The invention makes the arrangement substantially more advantageous, since the torsion rod 34 engages not the right-hand end of the cardan shaft 12 (Figure 1), but substantially its left-hand end. The supporting torque d exerted on the cardan shaft tends to tilt the cardan shaft around an axis in the plane of the drawing. The supporting torque acts by radial forces transversely of the plane of the drawing on one hand on the rotor, and on the other hand on the valve member 4. Since the supporting torque is initiated adjacent the left-hand end (as viewed in Figure 1) of the cardan shaft, in accordance with the law of levers the radial force acting on the valve member is only about one-fifth of that acting on the rotor. However, the radial force acting on the rotor is harmless.

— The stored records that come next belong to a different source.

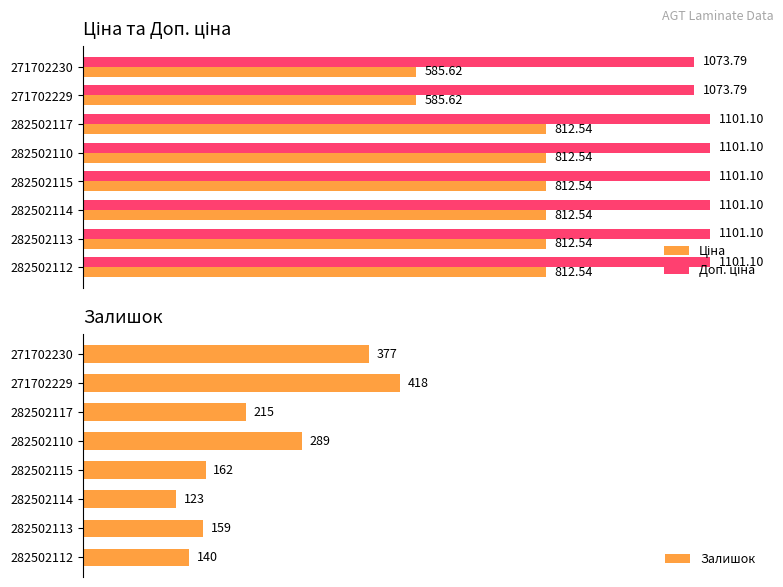

Rank the categories by Залишок value from highest to lowest.

271702229, 271702230, 282502110, 282502117, 282502115, 282502113, 282502112, 282502114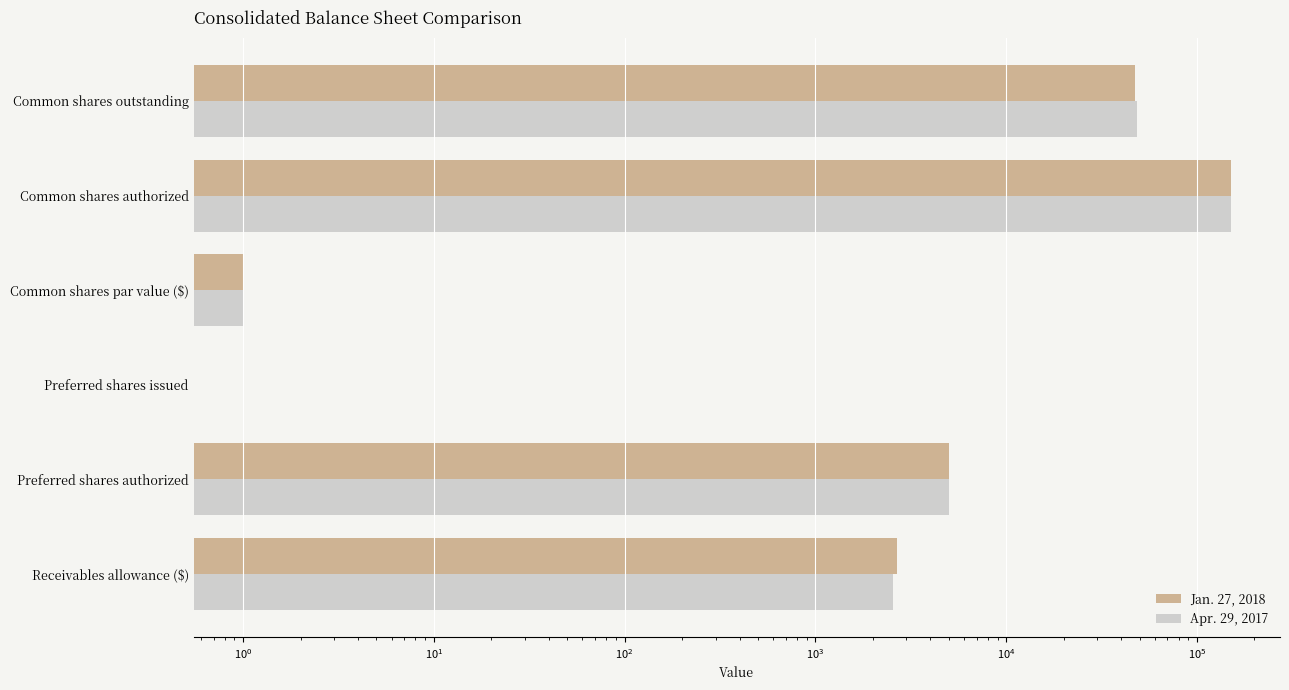

Reading left to right, extract all data points from this chart.

Jan. 27, 2018: 2665	5000	0	1	150000	47068
Apr. 29, 2017: 2563	5000	0	1	150000	48472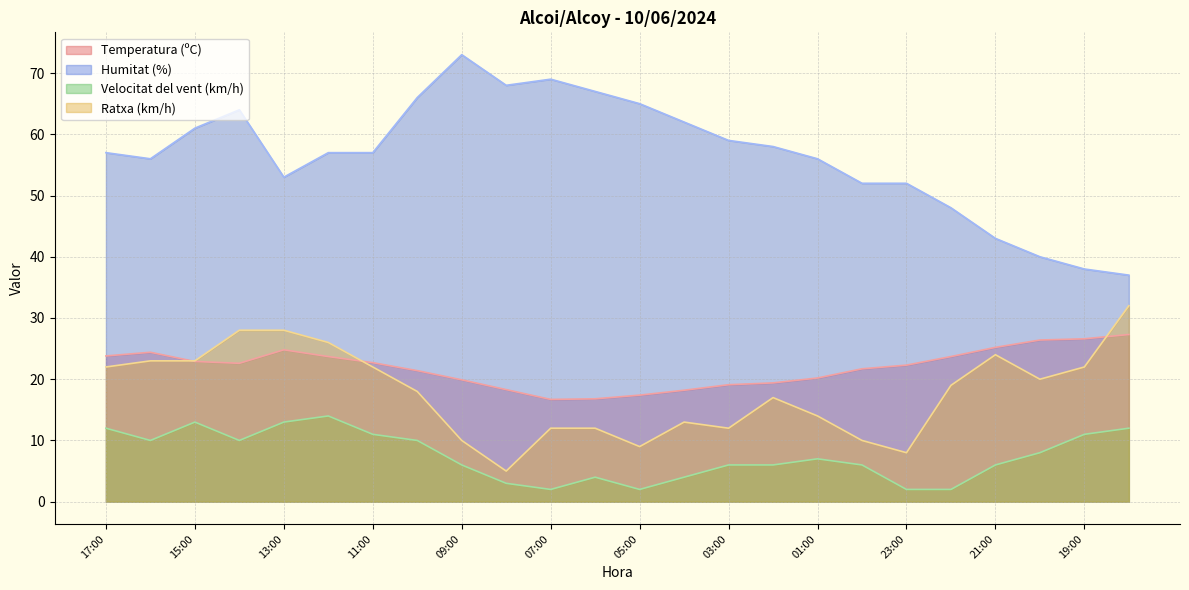

What is the difference between the Humitat (%) values at 06:00 and 05:00?

2.0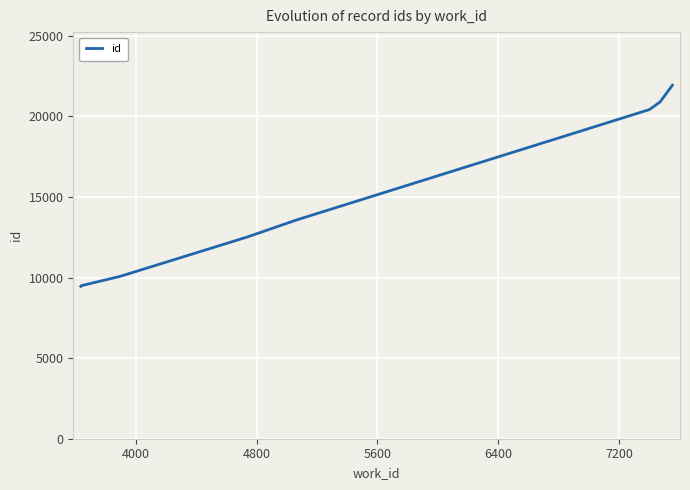

How many categories are shown in the chart?

8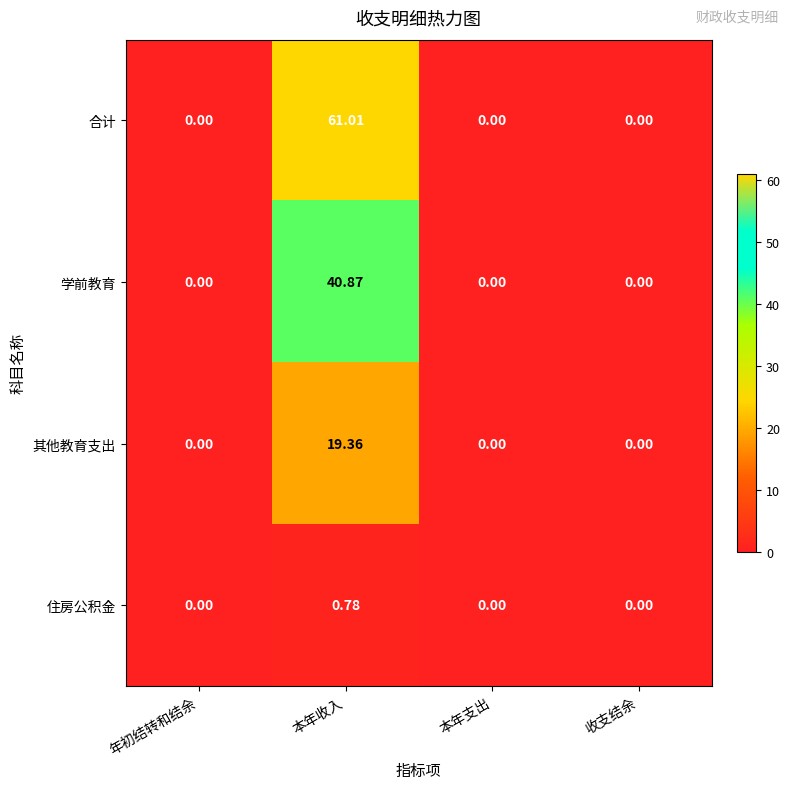

Rank the series by their average value, from highest to lowest.

合计, 学前教育, 其他教育支出, 住房公积金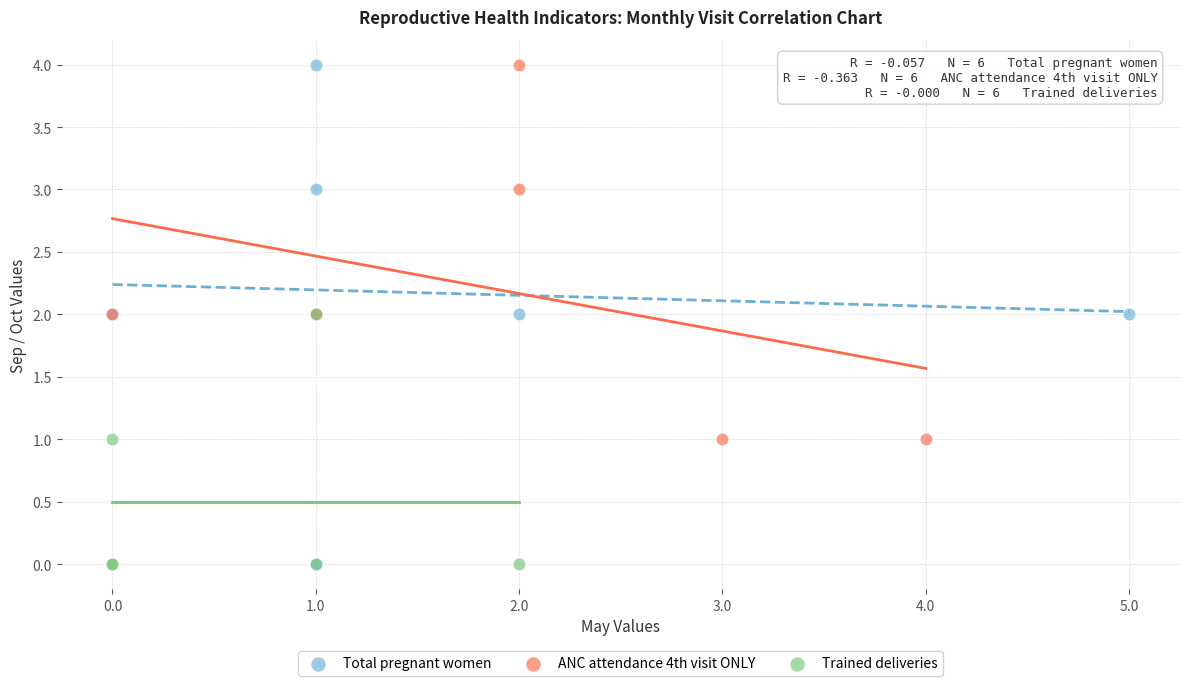

Which series has the widest spread of Y values?

Total pregnant women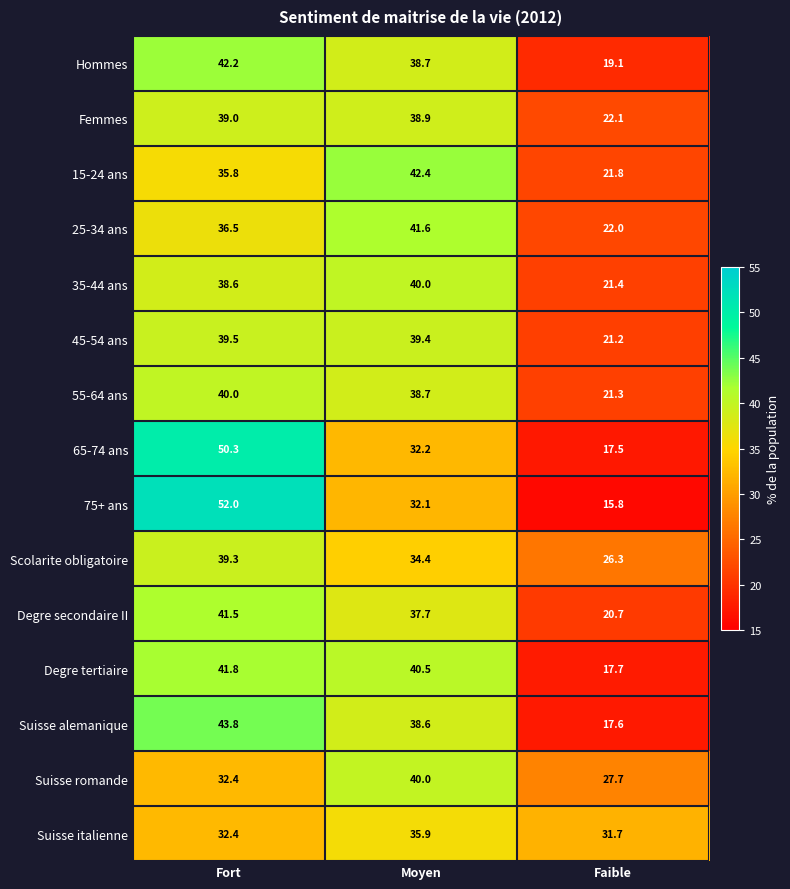

Rank the series at Faible from lowest to highest value.

75+ ans, 65-74 ans, Suisse alemanique, Degre tertiaire, Hommes, Degre secondaire II, 45-54 ans, 55-64 ans, 35-44 ans, 15-24 ans, 25-34 ans, Femmes, Scolarite obligatoire, Suisse romande, Suisse italienne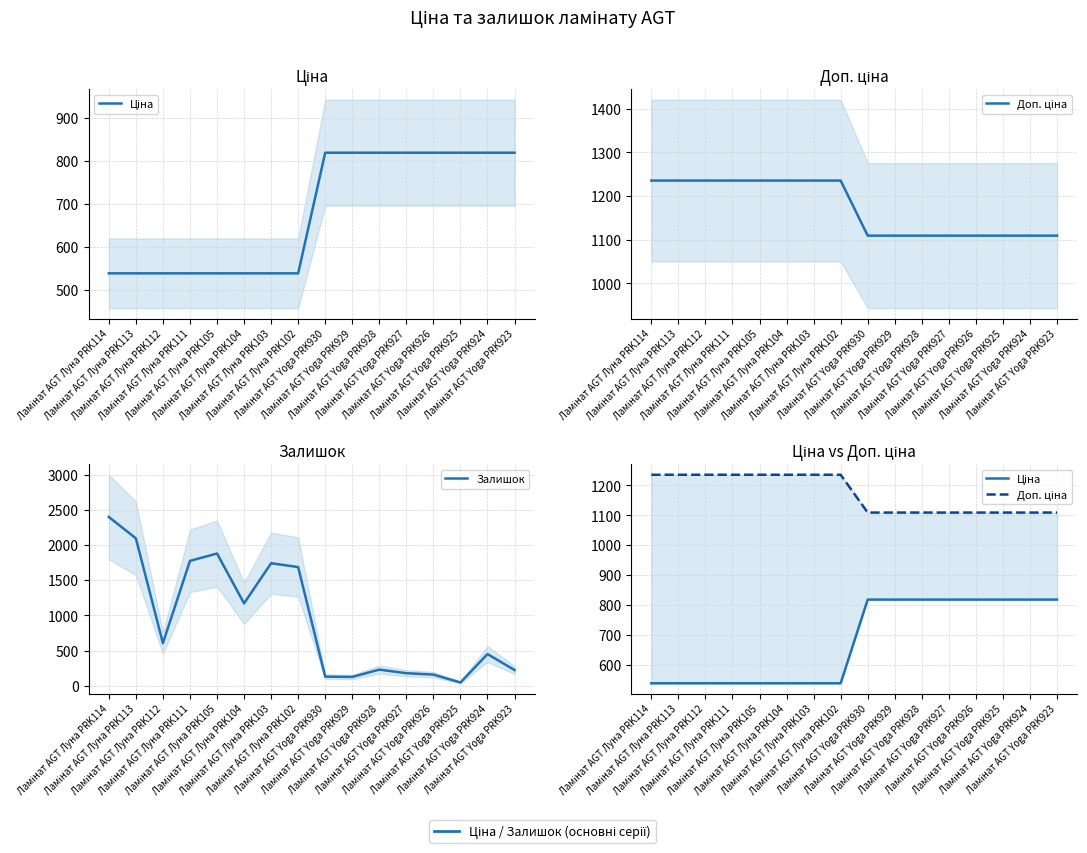

At how many categories does at least one series exceed 359?

16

The arrangement can be further improved by taking the coaxial bore 28 as far as the cardan shaft left-hand end, which meshes with the rotor 14 so that the radial force still exerted by the cardan shaft on the valve member becomes negligible.

Claims (4)

1. A hydrostatic steering system comprising a hand and metering pump, a control valve controlling said pump and having a slidable valve member and a cardan shaft which is connected, pivotably and rotationally fast, on the one hand to the rotor of said pmp and on the other hand to the valve member and to one end of a torsion rod which is located in axis-parallel bores in the cardan shaft and in an input shaft and the other end of which is connected rotationally fast to the input shaft, the torsion rod when twisted acting via a cam or the like to displace the valve member axially, characterised in that the torsion rod is also pivotably connected to the input shaft and the bore formed in the cardan shaft extends at least as far as the vicinity of the output end of the cardan shaft.

2. A steering system according to claim 1, wherein the bore in the cardan shaft extends as far as the cardan shaft output end meshing with the rotor of said pump, and the output end of the torsion rod is pivotably connected to the cardan shaft only inside such output end.

3. A steering system according to claim 1 or 2, wherein an entraining pin extends transversely through the ends of the bores in the input shaft and cardan shaft, which ends face away from one another, and the torsion rod has bifurcated ends which engage around the entraining pins.

4. A hydrostatic steering system for vehicles, substantially as herein described with reference to and as shown in the accompanying drawings.